Here are some things you can look forward to in Aloft: a pig giving birth in the opening shot, numerous sex scenes where the characters seem to be enjoying themselves as much as the aforementioned pig, and a pigish mother who is glorified for abandoning her children to become a faith healer.
Sound like your cup of porky miserabilism? This is the feel-bad movie of the year that makes you feel even worse once you realize it’s all for nothing.
The story jumps between two time periods. The earlier one follows a mother’s struggle to raise her two sons — one of whom is fatally ill — after the death of her husband. The second timeline takes place about 25 years later as a journalist and the older son journey to a reclusive place in the northernmost part of Canada.
Beautiful, ponderous shots of ice and forests imply that you should take this movie very, very seriously. It deals with essential themes of memory, loss, grief, and faith; it’s about searching for meaning and healing in a cold wasteland and finding warmth through the search. And then there’s some indistinguishable meaning behind some falcons and nature and art.
Admittedly, the reason everyone is so sad is eventually unveiled after over an hour of unnecessary confusion. Like Atom Egoyan’s Exotica, all the characters are aware of a tragedy that has occurred, but it’s not revealed to the audience until much later in the film. This device works very well in Egoyan’s work because it allows us to focus on the universality of the characters’ suffering rather than the particulars of their situation.

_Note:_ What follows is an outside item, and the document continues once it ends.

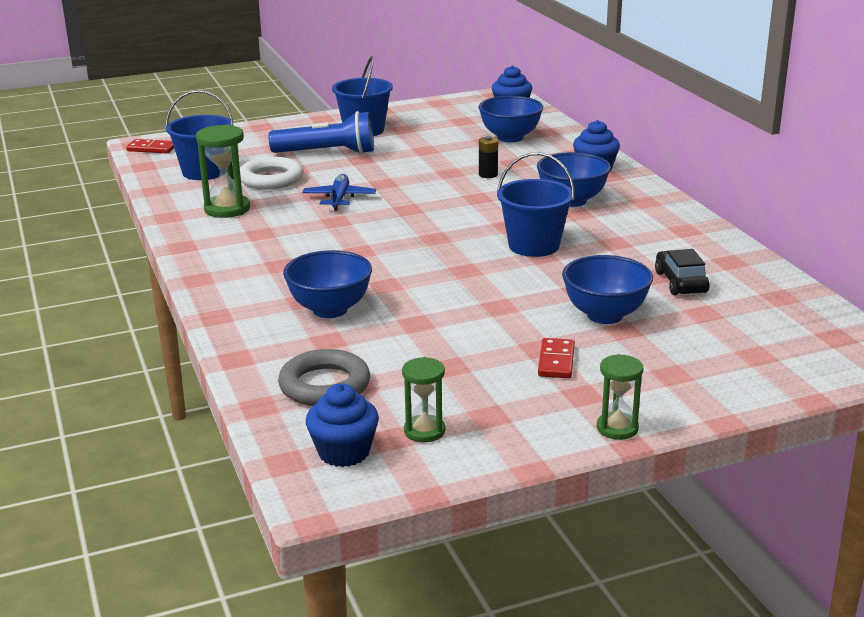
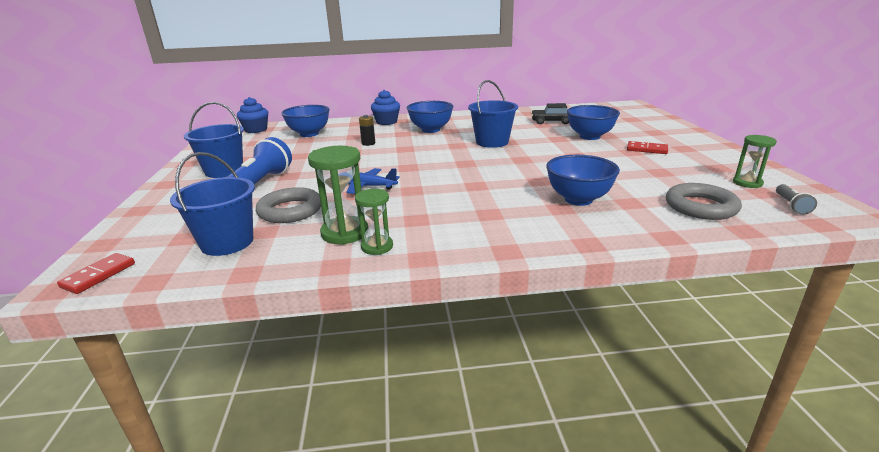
camera: 75 degrees left, 0 degrees up
white ring [240,157,303,190] -> grey ring [256,187,321,223]
blue cupcake [306,383,379,467] -> grey flashlight [776,184,817,215]
green hourglass [597,354,643,440] -> green hourglass moved to [355,189,393,255]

Though, where Exotica’s great reveal actually revealed something of human nature, Aloft simply uses it as a contrived plot device to try to hold the viewer’s interest in what is otherwise a dull melodrama.
The most crucial character change is the mother’s acceptance of her role as a faith healer. It creates the strain in her relationship with her son, but more importantly, it links the two timelines together. You would think we would be given a reason for her drastic and abrupt shift from skepticism to devotion, but it’s simply not in the film.
Aloft doesn’t think coherence matters. Rather than tell a conventional story, it wants to be a tone poem or a parable that doesn’t need to make logical sense. Despite the dreamy mood created by a cold visual palette and the often discontinuous editing, the issue with this film’s deeper layer is that the development is muddled the same way as the plotting.
“But nature does not judge the darkness or the light and so it is unpredictable,” the mother says at the end of the film, as an image of the falcon projects onto the screen. This final speech is meant to define the metaphor, but it tightens things up as much as a belt that sags on the loosest belt hole. Not only is her statement nonsensical lip-flap, but it makes even less sense with the context of what the falcon does in the film.
Do you get it? If so, maybe you’re the falcon — as high as the sky. How’s that for a metaphor?